Sizing guidelines
This document provides the recommended sizing guidelines for deploying a Secure Private Access site in a hybrid deployment model. The following guidance is based on validation with production-like configurations and user scenarios, and is intended specifically for Secure Private Access workloads. For environments that include both Citrix DaaS™ and Secure Private Access, use these guidelines to estimate the additional resources required for Secure Private Access.
Test inputs
The following parameters were used in the tests that validated these recommendations:
| Parameter | Value |
|---|---|
| Concurrent access (users) | Up to 20,000 |
| Login ramp-up time | 20 minutes (1,000/min) |
| Active Directory domains | 10 |
| Group membership per user | 150 |
| Total published applications | 250 (200 HTTP, 50 TCP/UDP) |
| Application launches per user/hour | 25 |
| Number of access policies | 50 |
Cloud Connector sizing
The following table outlines the minimum recommended CPU and memory configurations for Cloud Connectors based on the site sizes.

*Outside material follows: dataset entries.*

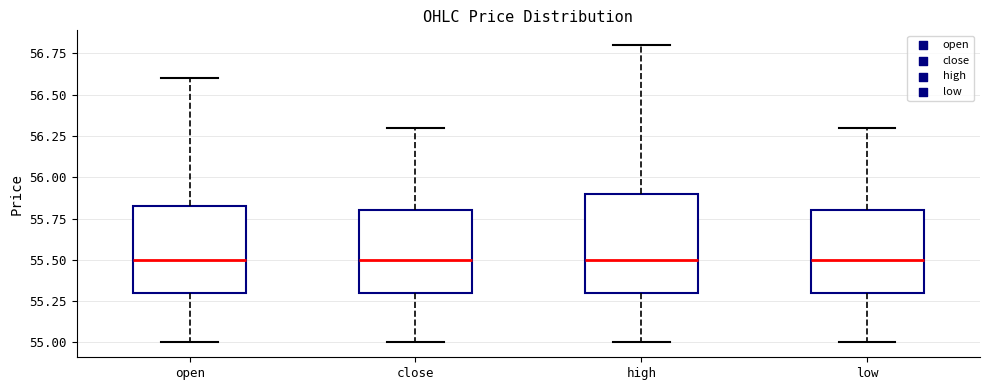

Reading left to right, transcribe this box plot: for each box, give where its median line is, the range the box spans, and where its two whiskers end, as read against the y-axis. The values are not printed on the chart, so give them approximately, as read against the axis.

open: median 55.50, box 55.30 to 55.85, whiskers 55.00 to 56.60
close: median 55.50, box 55.30 to 55.80, whiskers 55.00 to 56.30
high: median 55.50, box 55.30 to 55.90, whiskers 55.00 to 56.80
low: median 55.50, box 55.30 to 55.80, whiskers 55.00 to 56.30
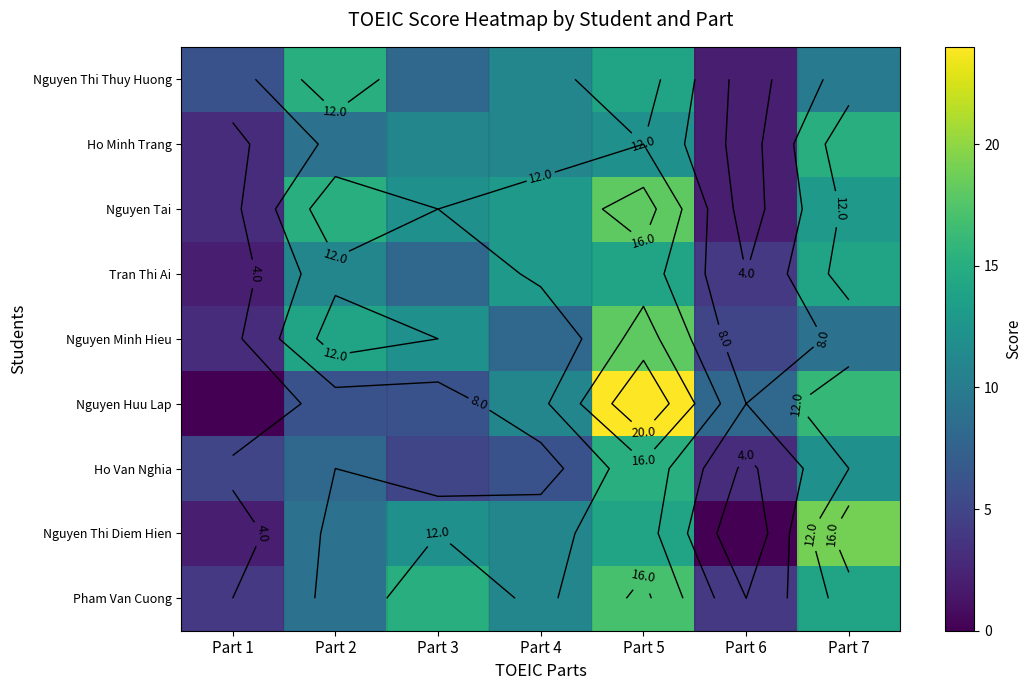

Count the number of categories in the chart.

7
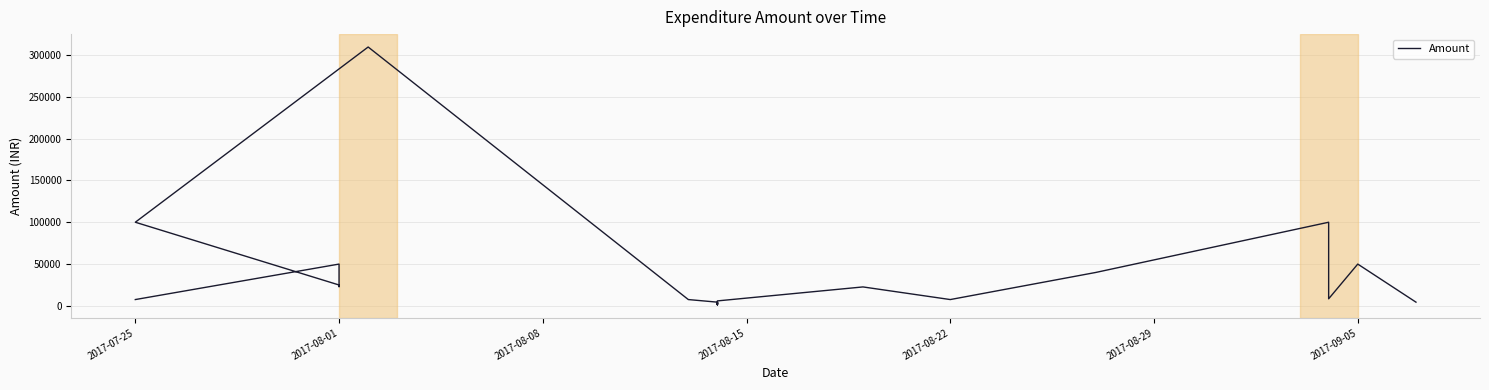

What is the smallest value displayed?

1200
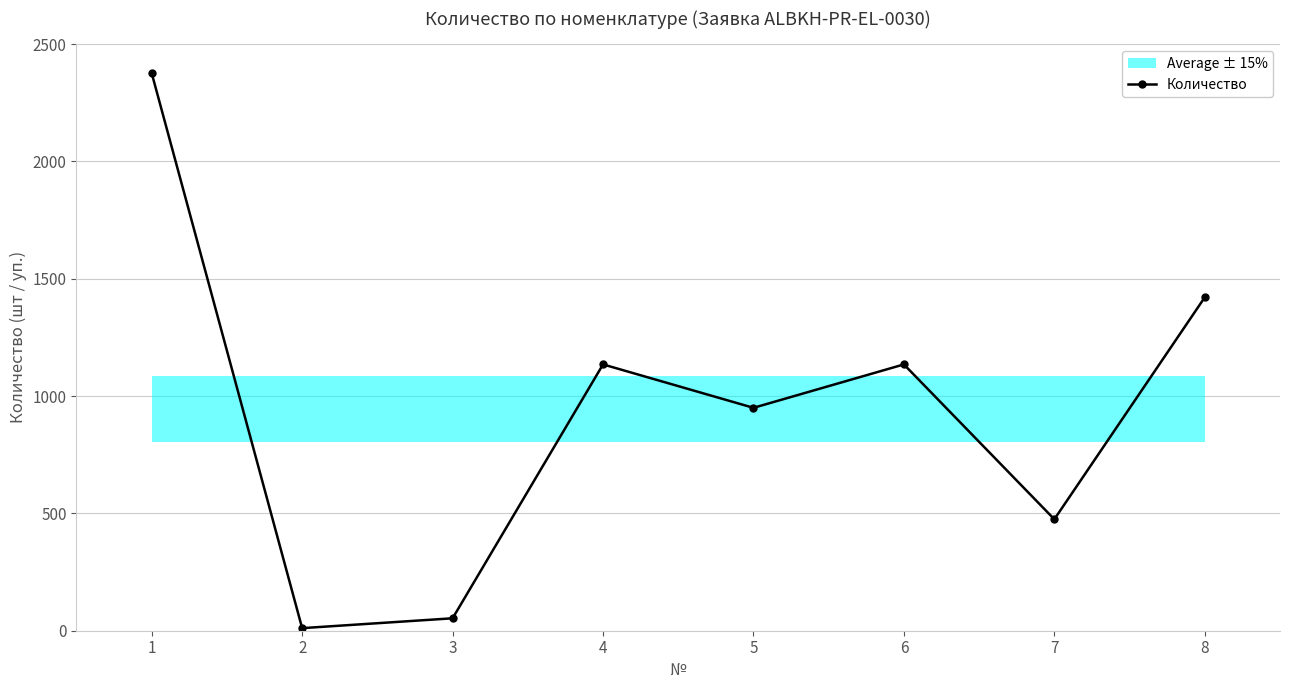

How many values are between 475 and 1421?

5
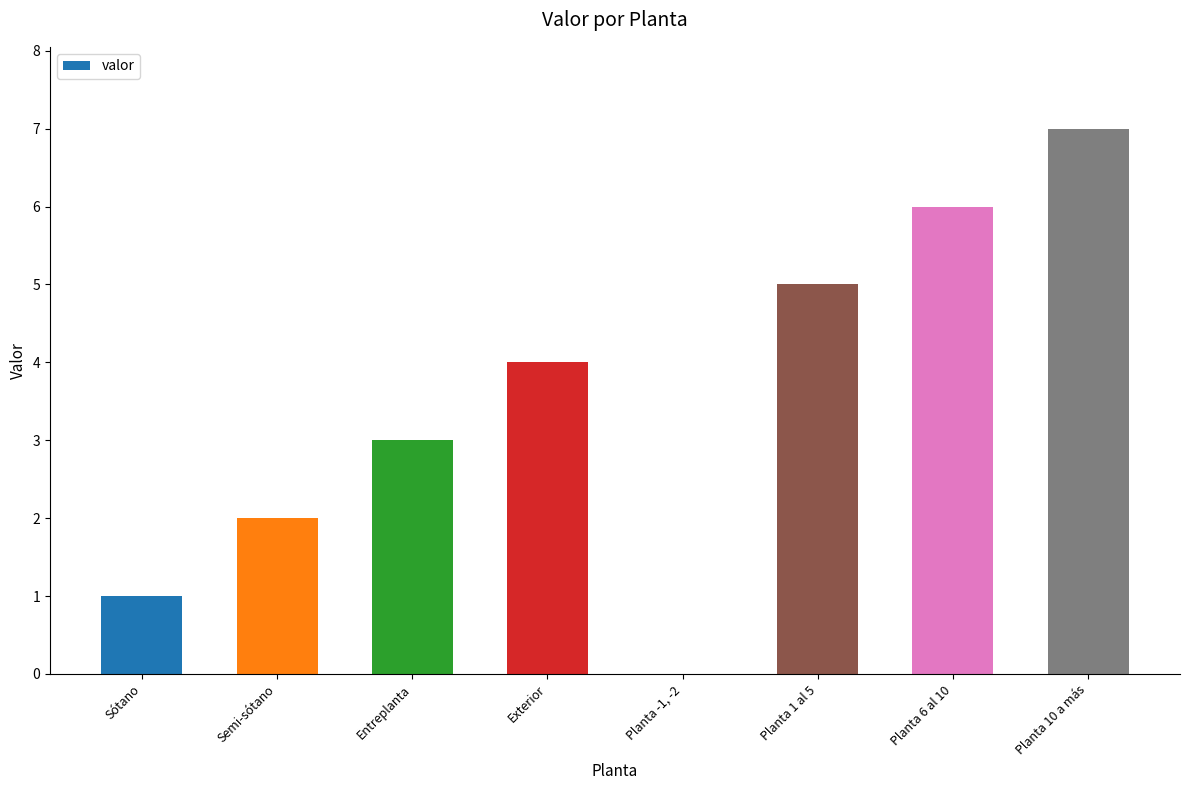

How many values are above zero?

7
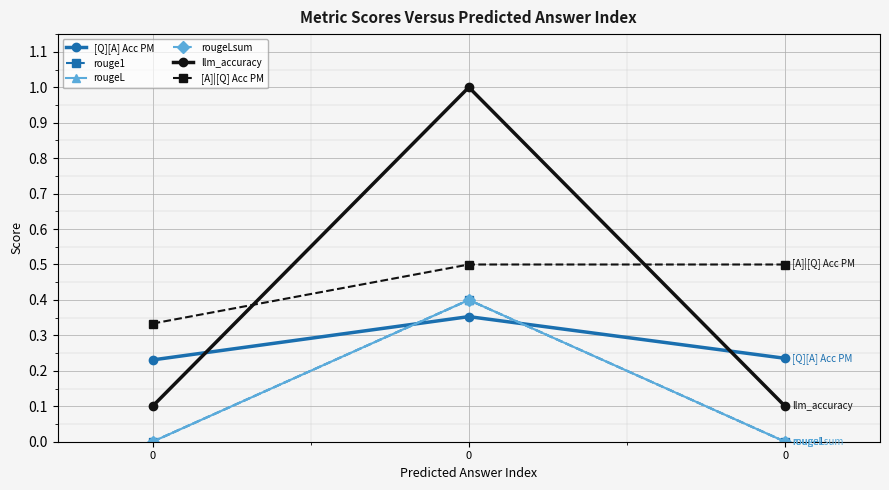

What is the sum of the [Q][A] Acc PM values at 0 and 0?

0.6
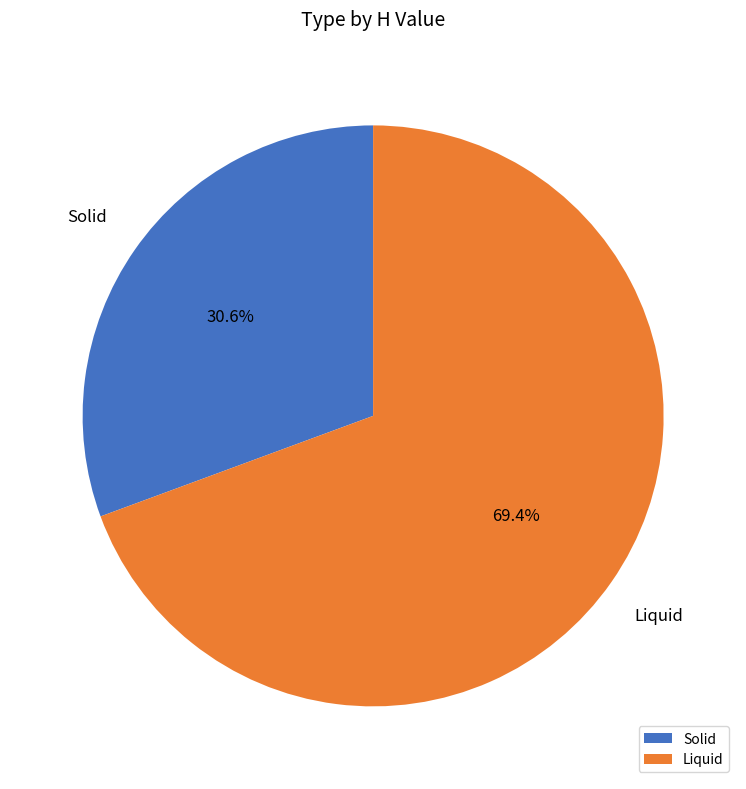

Does Liquid account for over 50% of the chart?

Yes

| Medium | Large | Maximum | ||
|---|---|---|---|---|
| Concurrent Users | 5,000 | 10,000 | 20,000 | |
| Connectors for high availability | 2 | 2 | 3 | |
| vCPUs for Cloud Connectors | 4 | 4 | 4 | |
| Memory for Cloud Connectors | 8 GB | 8 GB | 8 GB | |
Note:
For environments exceeding 20,000 concurrent users, scale out connector instances proportionally. If your requirements fall between the two recommended values, use the larger size as your guideline.
NetScaler® Gateway sizing
During testing, NetScaler Gateway with 4 vCPUs and 16 GB RAM was used for workloads ranging from 5,000 to 20,000 users.
Note the following recommendations:
- It is recommended to allocate 4 GB RAM per vCPU.
- For user counts exceeding 20,000, it is recommended to use a global server load balancing (GSLB) deployment with additional NetScaler instances.
- Deploy NetScaler Gateway in a high availability (HA) mode to ensure continuous service and minimum downtime.
Note:
These tests and recommendations are guidelines to help you begin your testing. We recommend that you perform the testing in your environment to validate the correct Cloud Connector and NetScaler Gateway sizing. Regular monitoring of CPU and memory usage for all components is recommended, along with periodic performance validations.